[Data entries]
Segment Open

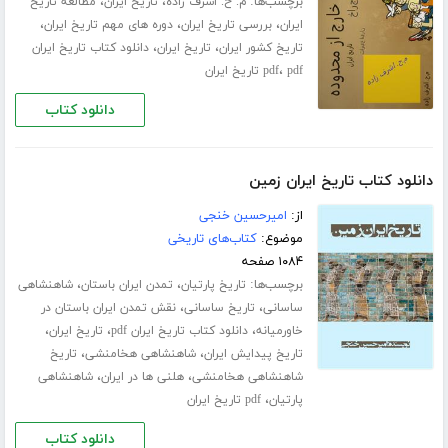
برچسب‌ها:
،
،
م. ح. اشرف زاده
تاریخ ایران
مطالعه تاریخ
،
،
،
ایران
بررسی تاریخ ایران
دوره های مهم تاریخ ایران
،
،
تاریخ کشور ایران
تاریخ ایران
دانلود کتاب تاریخ ایران
،
pdf تاریخ ایران
pdf
دانلود کتاب
دانلود کتاب تاریخ ایران زمین
از:
امیرحسین خنجی
موضوع:
کتاب‌های تاریخی
۱۰۸۴ صفحه
برچسب‌ها:
،
،
تاریخ پارتیان
تمدن ایران باستان
شاهنشاهی
،
،
ساسانی
تاریخ ساسانی
نقش تمدن ایران باستان در
،
،
،
خاورمیانه
دانلود کتاب تاریخ ایران pdf
تاریخ ایران
،
،
تاریخ پیدایش ایران
شاهنشاهی هخامنشی
تاریخ
،
،
شاهنشاهی هخامنشی
هلنی ها در ایران
شاهنشاهی
،
پارتیان
pdf تاریخ ایران
دانلود کتاب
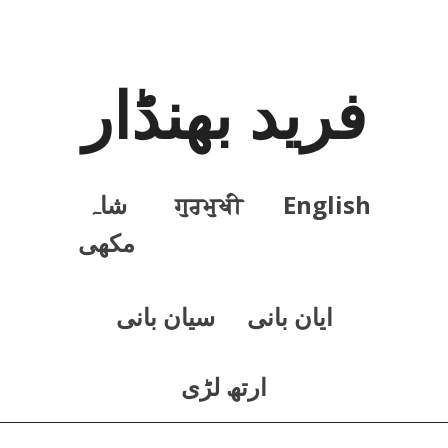
فرید بھنڈار
English
ਗੁਰਮੁਖੀ
شاہ
مکھی
ايان بانی
سيان بانی
ارتھ لڑی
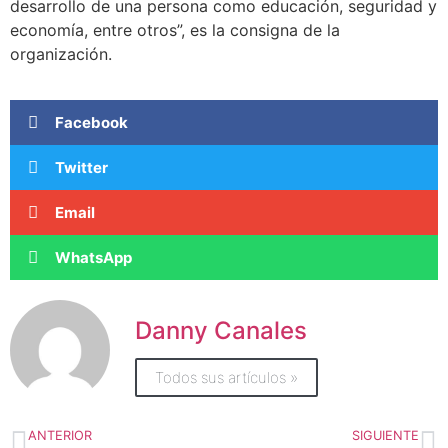
desarrollo de una persona como educación, seguridad y
economía, entre otros”, es la consigna de la
organización.
Facebook
Twitter
Email
WhatsApp
Danny Canales
Todos sus artículos »
ANTERIOR
SIGUIENTE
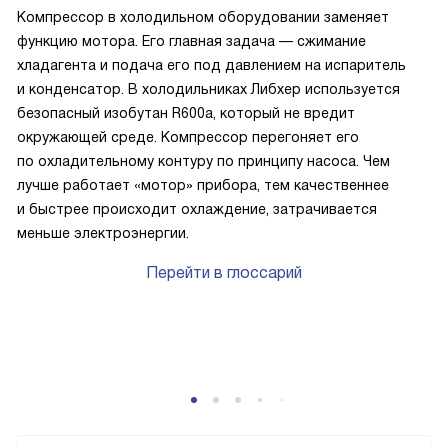
Компрессор в холодильном оборудовании заменяет
функцию мотора. Его главная задача — сжимание
хладагента и подача его под давлением на испаритель
и конденсатор. В холодильниках Либхер используется
безопасный изобутан R600a, который не вредит
окружающей среде. Компрессор перегоняет его
по охладительному контуру по принципу насоса. Чем
лучше работает «мотор» прибора, тем качественнее
и быстрее происходит охлаждение, затрачивается
меньше электроэнергии.
Перейти в глоссарий
P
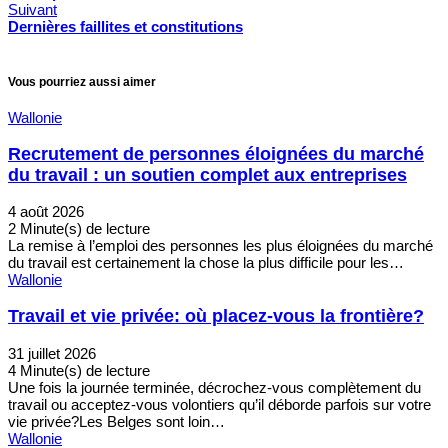
Suivant
Dernières faillites et constitutions
Vous pourriez aussi aimer
Wallonie
Recrutement de personnes éloignées du marché
du travail : un soutien complet aux entreprises
4 août 2026
2 Minute(s) de lecture
La remise à l’emploi des personnes les plus éloignées du marché
du travail est certainement la chose la plus difficile pour les…
Wallonie
Travail et vie privée: où placez-vous la frontière?
31 juillet 2026
4 Minute(s) de lecture
Une fois la journée terminée, décrochez-vous complètement du
travail ou acceptez-vous volontiers qu’il déborde parfois sur votre
vie privée?Les Belges sont loin…
Wallonie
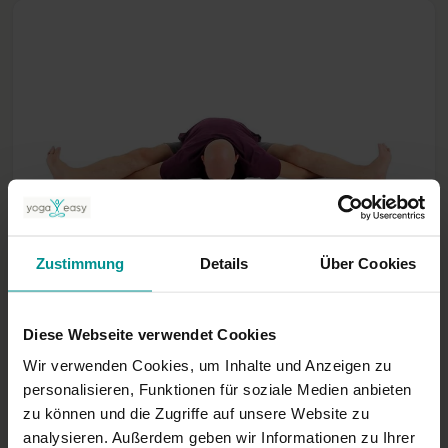
02:39
Lalleshvari Turske
Zustimmung
Details
Über Cookies
kurmasana (Schildkröte)
Fortgeschrittene | Anusara Yoga
Diese Webseite verwendet Cookies
Wir verwenden Cookies, um Inhalte und Anzeigen zu
personalisieren, Funktionen für soziale Medien anbieten
zu können und die Zugriffe auf unsere Website zu
analysieren. Außerdem geben wir Informationen zu Ihrer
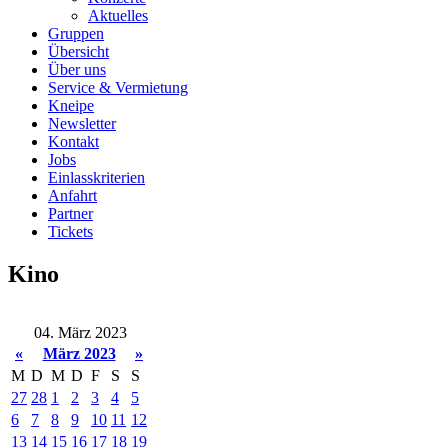
Aktuelles
Gruppen
Übersicht
Über uns
Service & Vermietung
Kneipe
Newsletter
Kontakt
Jobs
Einlasskriterien
Anfahrt
Partner
Tickets
Kino
04. März 2023
«
März 2023
»
M
D
M
D
F
S
S
27
28
1
2
3
4
5
6
7
8
9
10
11
12
13
14
15
16
17
18
19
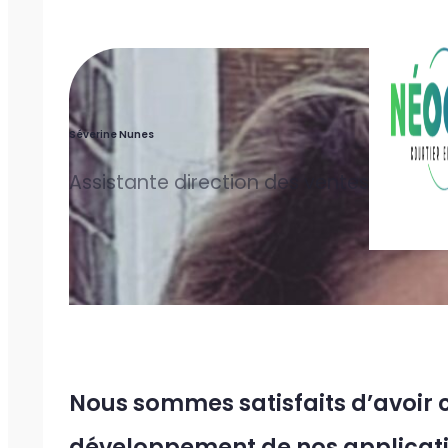
Séverine Nunes
Assistante direction des ventes
Nous sommes satisfaits d’avoir c
développement de nos applicatio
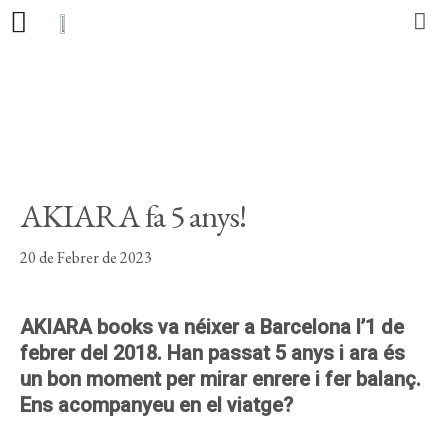
Editorial
Llibres
Autors
AKIARA fa 5 anys!
Actualitat
20 de Febrer de 2023
Contacte
AKIARA books va néixer a Barcelona l’1 de
febrer del 2018. Han passat 5 anys
i ara és
un bon moment per mirar enrere i fer balanç.
CA
ES
PT
Ens acompanyeu en el viatge?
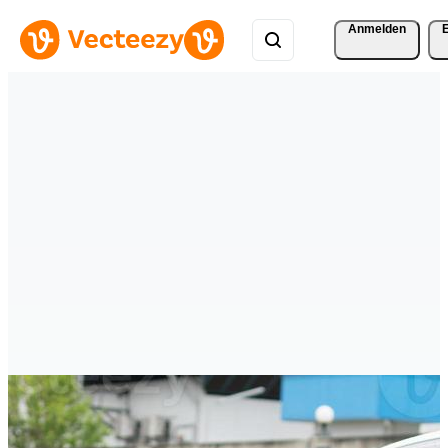
Anmelden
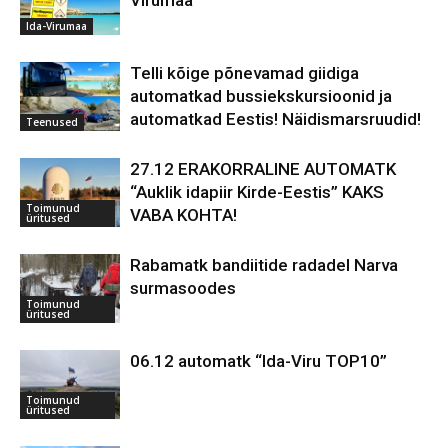
Virumaa
Ida-Virumaa
Telli kõige põnevamad giidiga
automatkad bussiekskursioonid ja
automatkad Eestis! Näidismarsruudid!
Teenused
27.12 ERAKORRALINE AUTOMATK
“Auklik idapiir Kirde-Eestis” KAKS
Toimunud
VABA KOHTA!
üritused
Rabamatk bandiitide radadel Narva
surmasoodes
Toimunud
üritused
06.12 automatk “Ida-Viru TOP10”
Toimunud
üritused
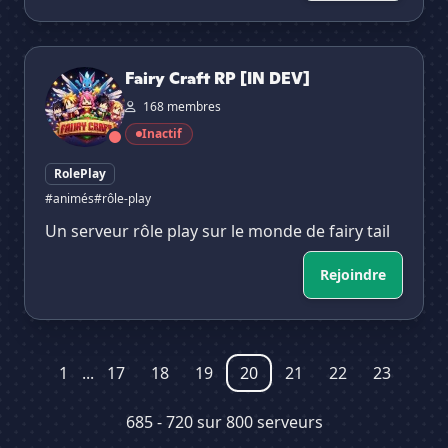
Fairy Craft RP [IN DEV]
Fairy Craft RP [IN DEV]
168 membres
Inactif
RolePlay
#animés
#rôle-play
Un serveur rôle play sur le monde de fairy tail
Rejoindre
1
...
17
18
19
20
21
22
23
685 - 720 sur 800 serveurs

Segment Closed

▶ _Exercise requirements_: Output the records exactly, and let none of their pictures appear in the copy.

▶ _Exercise answer_:
برچسب‌ها:
،
،
م. ح. اشرف زاده
تاریخ ایران
مطالعه تاریخ
،
،
،
ایران
بررسی تاریخ ایران
دوره های مهم تاریخ ایران
،
،
تاریخ کشور ایران
تاریخ ایران
دانلود کتاب تاریخ ایران
،
pdf تاریخ ایران
pdf
دانلود کتاب
دانلود کتاب تاریخ ایران زمین
از:
امیرحسین خنجی
موضوع:
کتاب‌های تاریخی
۱۰۸۴ صفحه
برچسب‌ها:
،
،
تاریخ پارتیان
تمدن ایران باستان
شاهنشاهی
،
،
ساسانی
تاریخ ساسانی
نقش تمدن ایران باستان در
،
،
،
خاورمیانه
دانلود کتاب تاریخ ایران pdf
تاریخ ایران
،
،
تاریخ پیدایش ایران
شاهنشاهی هخامنشی
تاریخ
،
،
شاهنشاهی هخامنشی
هلنی ها در ایران
شاهنشاهی
،
پارتیان
pdf تاریخ ایران
دانلود کتاب
فرید بھنڈار
English
ਗੁਰਮੁਖੀ
شاہ
مکھی
ايان بانی
سيان بانی
ارتھ لڑی
desarrollo de una persona como educación, seguridad y
economía, entre otros”, es la consigna de la
organización.
Facebook
Twitter
Email
WhatsApp
Danny Canales
Todos sus artículos »
ANTERIOR
SIGUIENTE
Компрессор в холодильном оборудовании заменяет
функцию мотора. Его главная задача — сжимание
хладагента и подача его под давлением на испаритель
и конденсатор. В холодильниках Либхер используется
безопасный изобутан R600a, который не вредит
окружающей среде. Компрессор перегоняет его
по охладительному контуру по принципу насоса. Чем
лучше работает «мотор» прибора, тем качественнее
и быстрее происходит охлаждение, затрачивается
меньше электроэнергии.
Перейти в глоссарий
P
Suivant
Dernières faillites et constitutions
Vous pourriez aussi aimer
Wallonie
Recrutement de personnes éloignées du marché
du travail : un soutien complet aux entreprises
4 août 2026
2 Minute(s) de lecture
La remise à l’emploi des personnes les plus éloignées du marché
du travail est certainement la chose la plus difficile pour les…
Wallonie
Travail et vie privée: où placez-vous la frontière?
31 juillet 2026
4 Minute(s) de lecture
Une fois la journée terminée, décrochez-vous complètement du
travail ou acceptez-vous volontiers qu’il déborde parfois sur votre
vie privée?Les Belges sont loin…
Wallonie
02:39
Lalleshvari Turske
Zustimmung
Details
Über Cookies
kurmasana (Schildkröte)
Fortgeschrittene | Anusara Yoga
Diese Webseite verwendet Cookies
Wir verwenden Cookies, um Inhalte und Anzeigen zu
personalisieren, Funktionen für soziale Medien anbieten
zu können und die Zugriffe auf unsere Website zu
analysieren. Außerdem geben wir Informationen zu Ihrer
Aktuelles
Gruppen
Übersicht
Über uns
Service & Vermietung
Kneipe
Newsletter
Kontakt
Jobs
Einlasskriterien
Anfahrt
Partner
Tickets
Kino
04. März 2023
«
März 2023
»
M
D
M
D
F
S
S
27
28
1
2
3
4
5
6
7
8
9
10
11
12
13
14
15
16
17
18
19
Séverine Nunes
Assistante direction des ventes
Nous sommes satisfaits d’avoir c
développement de nos applicatio
Editorial
Llibres
Autors
AKIARA fa 5 anys!
Actualitat
20 de Febrer de 2023
Contacte
AKIARA books va néixer a Barcelona l’1 de
febrer del 2018. Han passat 5 anys
i ara és
un bon moment per mirar enrere i fer balanç.
CA
ES
PT
Ens acompanyeu en el viatge?
Anmelden
Virumaa
Ida-Virumaa
Telli kõige põnevamad giidiga
automatkad bussiekskursioonid ja
automatkad Eestis! Näidismarsruudid!
Teenused
27.12 ERAKORRALINE AUTOMATK
“Auklik idapiir Kirde-Eestis” KAKS
Toimunud
VABA KOHTA!
üritused
Rabamatk bandiitide radadel Narva
surmasoodes
Toimunud
üritused
06.12 automatk “Ida-Viru TOP10”
Toimunud
üritused
Fairy Craft RP [IN DEV]
Fairy Craft RP [IN DEV]
168 membres
Inactif
RolePlay
#animés
#rôle-play
Un serveur rôle play sur le monde de fairy tail
Rejoindre
1
...
17
18
19
20
21
22
23
685 - 720 sur 800 serveurs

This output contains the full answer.